Since then I’ve become an enthusiastic learner of programming languages for the sheer hell of it. Soon after my attempt at learning Python, I tried Perl, then I picked up the then new-and-shiny Ruby and something just clicked. Ruby is a lovely language1, and it has a nice implementation of object orientation, but I suspect that it was as much the fact that I must have reached some threshold of understanding after trying to learn the same kinds of concepts implemented in slightly different ways. At any rate, I reached a reasonable level of competence and comfort with Ruby: I’m by no means an expert, and I still have to look things up a lot, but I can cobble together simple and functional Ruby code without too much trouble.
After Ruby, I dabbled with a few other languages out of curiosity or to enable me to use or modify useful utilities. I’ve tried Node.js, Haskell (when running XMonad on a Linux machine) and CoffeeScript (a variant of JavaScript). I wouldn’t claim much competence at all with these languages, but I can read other people’s code to work out what it does well enough to tweak it slightly. If you’re used to imperative, procedural or object-oriented languages and you’re not a natural mathematician2, Haskell is completely mind-melting, but I continue to be intrigued by it. Perhaps I enjoy having my mind melted every now and again.

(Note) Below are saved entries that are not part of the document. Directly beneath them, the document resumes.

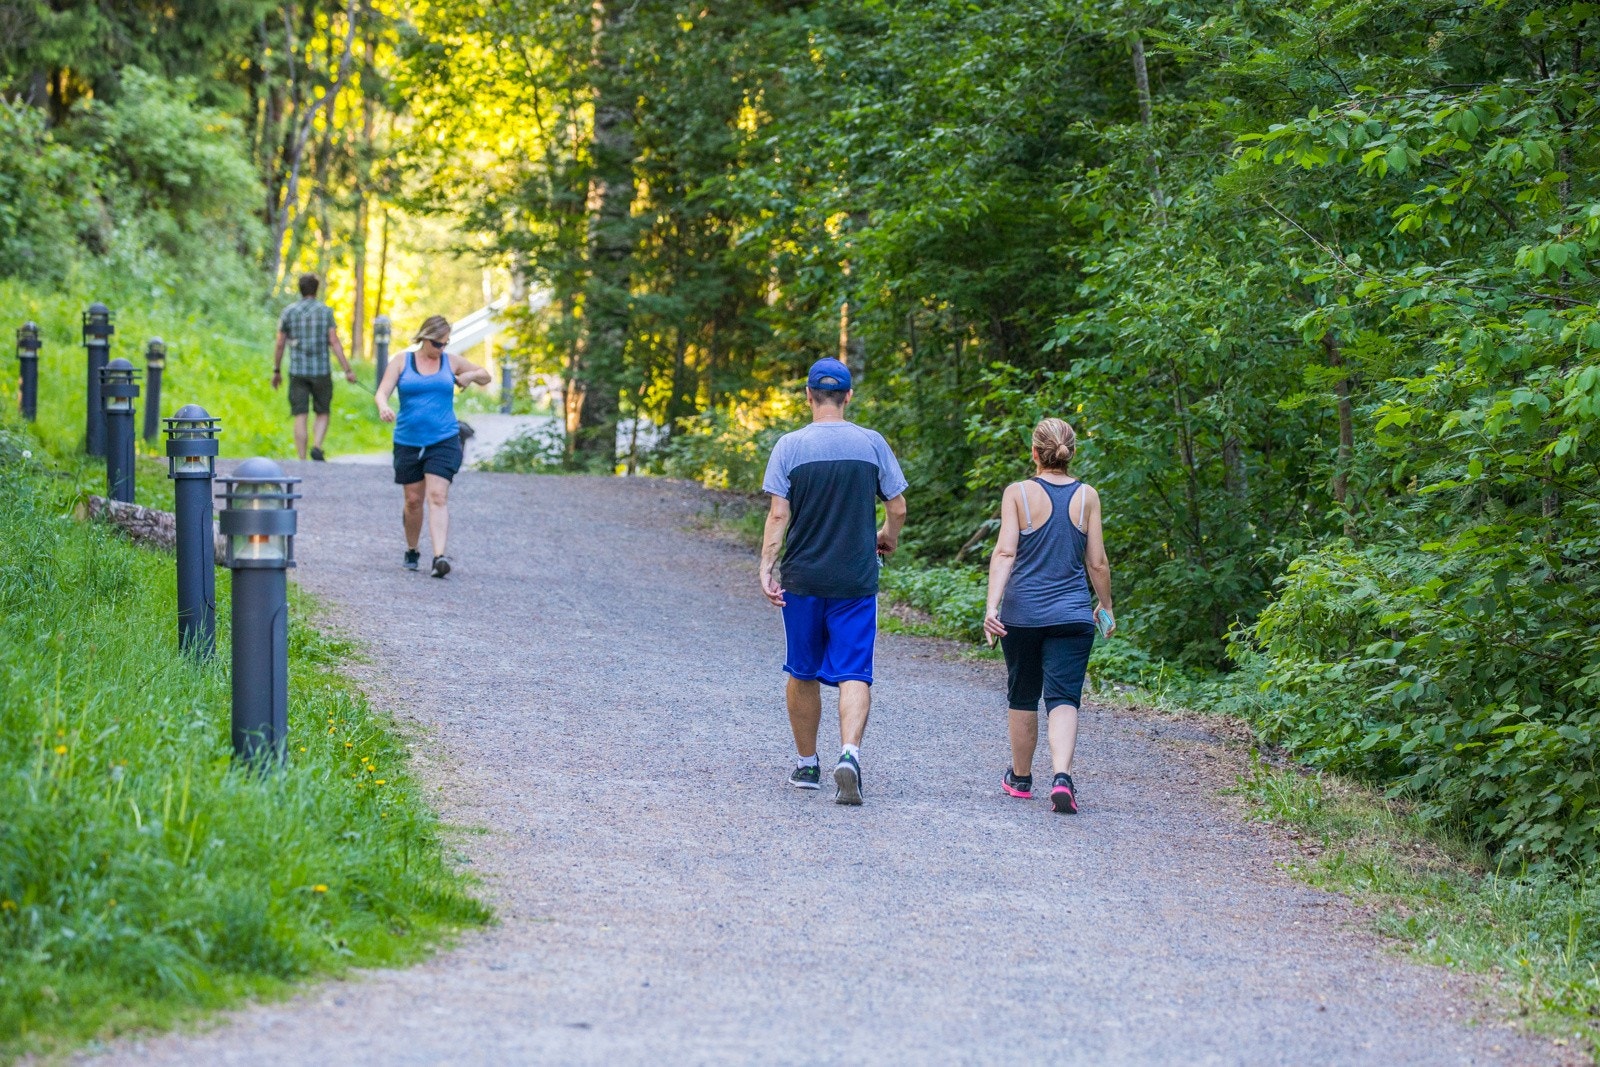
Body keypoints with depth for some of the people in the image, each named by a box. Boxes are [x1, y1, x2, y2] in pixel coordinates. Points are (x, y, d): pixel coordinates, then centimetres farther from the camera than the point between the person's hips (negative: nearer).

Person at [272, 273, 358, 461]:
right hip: (321, 371, -1)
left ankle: (302, 460, -4)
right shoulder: (325, 311, 0)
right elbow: (334, 342, -6)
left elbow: (280, 345, 5)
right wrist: (347, 370, -5)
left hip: (297, 372, 1)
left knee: (300, 417, 1)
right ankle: (317, 446, -11)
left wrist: (277, 371, 15)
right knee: (323, 414, 12)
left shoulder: (288, 312, 4)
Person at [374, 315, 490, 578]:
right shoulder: (402, 362, 3)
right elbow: (381, 392, -8)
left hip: (443, 441, -1)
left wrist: (471, 376, -1)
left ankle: (439, 557, -26)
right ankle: (412, 551, 31)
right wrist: (383, 407, -32)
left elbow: (485, 376, 22)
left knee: (438, 497, -15)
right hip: (408, 442, 1)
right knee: (413, 500, 9)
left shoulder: (451, 362, 8)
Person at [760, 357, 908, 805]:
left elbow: (778, 514, -10)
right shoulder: (872, 443, -1)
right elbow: (897, 507, 4)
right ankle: (850, 754, -25)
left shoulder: (790, 446, -5)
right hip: (857, 580, 0)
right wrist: (887, 538, 23)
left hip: (803, 579, 0)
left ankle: (807, 765, 25)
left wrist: (766, 567, -7)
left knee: (803, 674, 15)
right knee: (854, 674, -3)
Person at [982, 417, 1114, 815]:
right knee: (1064, 699, -4)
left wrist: (992, 606, -16)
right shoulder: (1087, 496, 1)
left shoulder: (1018, 493, -3)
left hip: (1022, 613, 0)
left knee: (1023, 698, 16)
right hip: (1072, 615, 0)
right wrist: (1106, 607, 19)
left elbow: (1005, 552, -12)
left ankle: (1020, 777, 32)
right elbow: (1097, 563, 4)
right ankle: (1061, 777, -27)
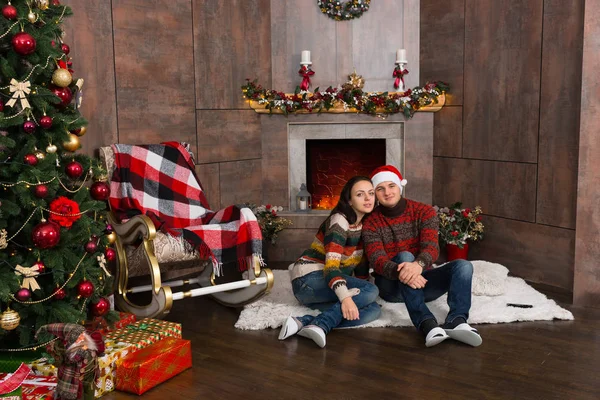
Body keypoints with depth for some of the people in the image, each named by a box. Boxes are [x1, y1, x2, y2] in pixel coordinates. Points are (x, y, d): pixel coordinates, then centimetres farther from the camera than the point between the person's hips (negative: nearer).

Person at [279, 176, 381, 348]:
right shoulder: (339, 221, -14)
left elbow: (362, 263, 17)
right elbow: (331, 264, -26)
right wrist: (345, 297, -40)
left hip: (329, 284, 8)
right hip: (308, 280, -8)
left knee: (374, 310, -18)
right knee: (371, 291, -26)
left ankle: (306, 322, -30)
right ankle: (320, 325, -36)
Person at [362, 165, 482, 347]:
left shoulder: (424, 211, -1)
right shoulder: (371, 224, -4)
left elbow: (432, 247, -18)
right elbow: (377, 260, -20)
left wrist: (418, 264, -43)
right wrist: (400, 272, -43)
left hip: (421, 278, 2)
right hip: (392, 285, -2)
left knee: (463, 265, -22)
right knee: (404, 256, -34)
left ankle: (456, 321, -44)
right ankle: (426, 323, -48)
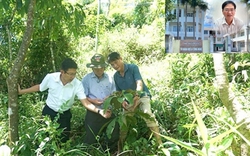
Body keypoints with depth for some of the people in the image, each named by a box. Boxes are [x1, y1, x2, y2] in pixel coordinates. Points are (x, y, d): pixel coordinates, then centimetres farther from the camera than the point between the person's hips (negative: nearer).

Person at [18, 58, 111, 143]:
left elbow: (85, 102, -22)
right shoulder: (50, 77, -21)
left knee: (63, 140, 13)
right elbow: (39, 87, -1)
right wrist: (21, 91, 1)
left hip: (64, 115, 1)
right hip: (49, 112, 0)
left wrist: (99, 111, -36)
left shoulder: (77, 84, -21)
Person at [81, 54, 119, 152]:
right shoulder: (86, 79, -2)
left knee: (114, 136, 11)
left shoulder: (109, 78, 8)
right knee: (91, 139, 2)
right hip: (93, 113, -3)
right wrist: (93, 100, -19)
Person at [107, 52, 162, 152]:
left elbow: (139, 83, -25)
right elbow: (118, 92, 6)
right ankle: (120, 149, 16)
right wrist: (122, 101, -16)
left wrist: (137, 95, -45)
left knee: (147, 114, -31)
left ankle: (159, 143, -32)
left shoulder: (133, 68, -13)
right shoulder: (115, 76, 2)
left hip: (142, 95, -5)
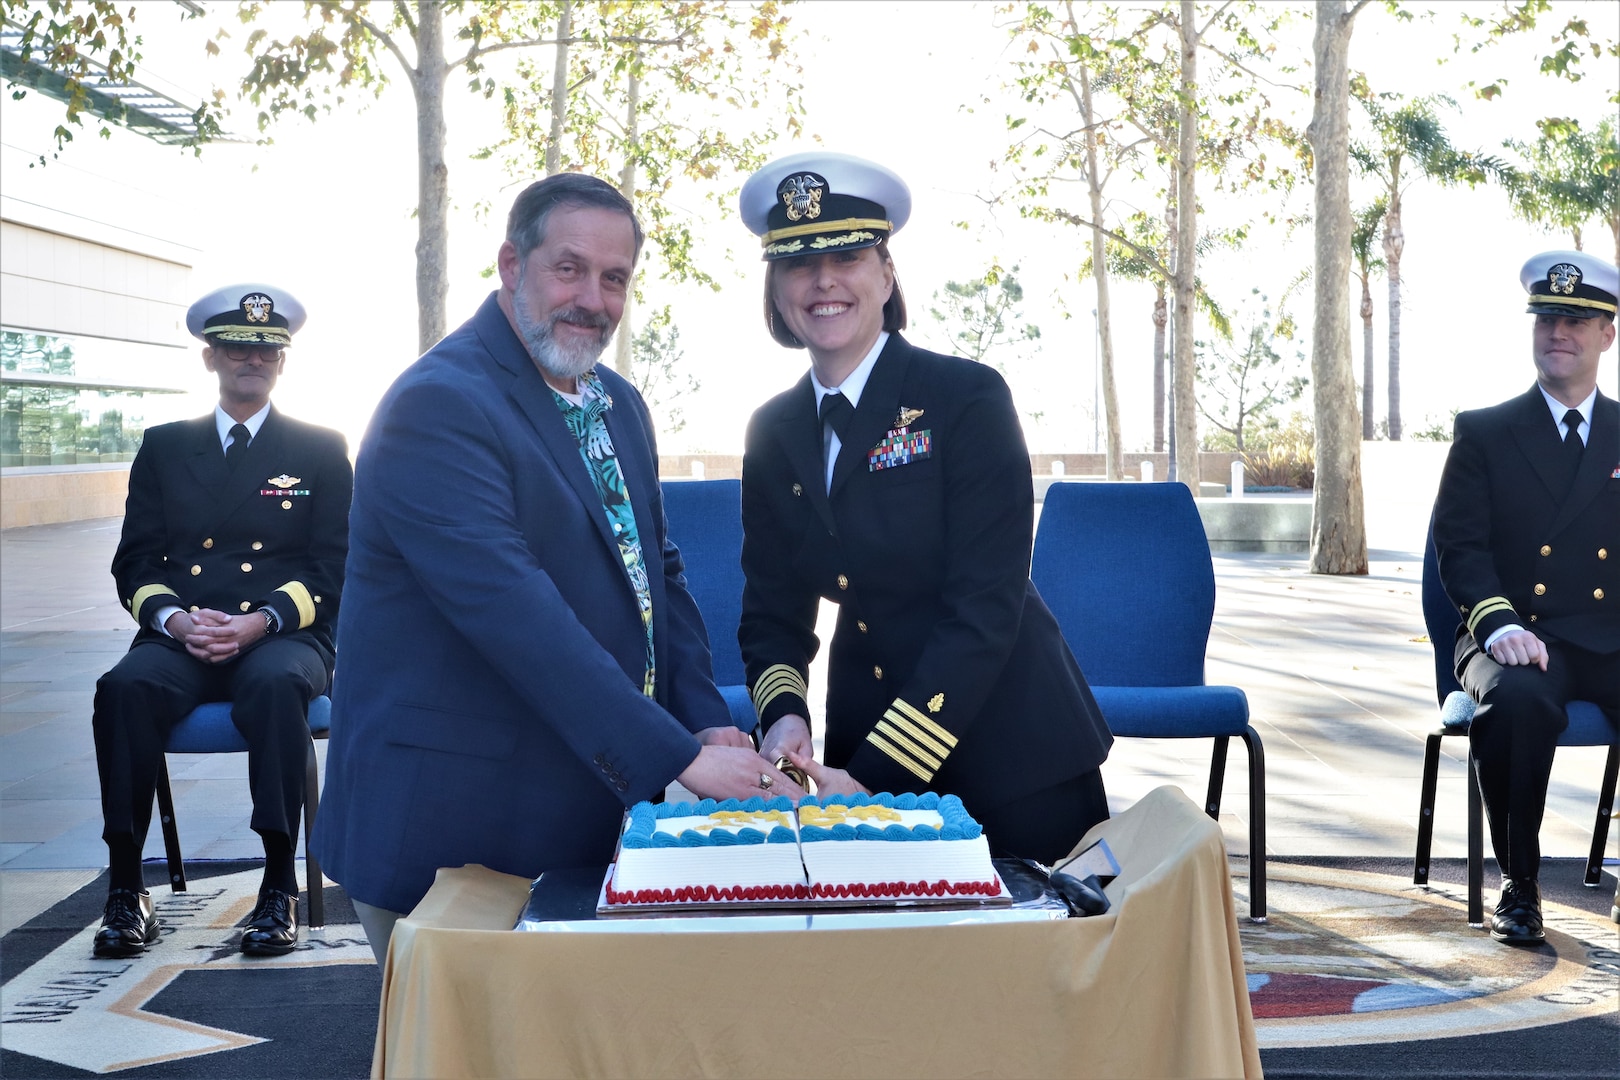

I suspect that it is partly this general increase in programming experience that has made my return visit to Python-land much more successful and rewarding than the first. Concepts that seemed impossibly difficult before now seem much more tractable or even familiar, and when I come across a new construction or piece of syntax, I can relate it to what I already know in other languages. Oddly, the semantic use of whitespace no longer bothers me. In fact, not having to close a loop or function with an end
statement feels nicely efficient, and the required indentation makes it easier to see where you are jumping between different levels of nesting. If you use a Python-aware text editor, it handles the indentation for you anyway. Python is older than Ruby and is a very mature language with an extensive ecosystem of useful libraries and so on. I’ve also found that Python libraries (and Python in general) tends to be very well documented, which makes life easier when you are learning. There are still some things that I find easier and more elegant to implement in Ruby, but I am enjoying my Python programming, and I have been putting together little scripts and starting to build some small web applications for personal use (Flask is brilliant). I’m also really enjoying tinkering around with Pythonista, which is an iOS app that lets you write and run Python scripts on the iPhone or iPad. Federico Viticci wrote an excellent and very detailed review explaining the power of Pythonista that you should definitely read if you are curious. I still marvel at the fact that I can write short and fairly simple scripts on my telephone and make things like games or virtual pianos. In fact, it’s the same sort of feeling I got when I first found out I could control a white line on my TV3 and use it to bounce a white dot across the screen, or when my brother and I laboriously typed BASIC on the dead flesh keyboard of the Spectrum and made the TV flash seizure-inducing colours. It’s the future, it’s exciting, and it makes you feel powerful.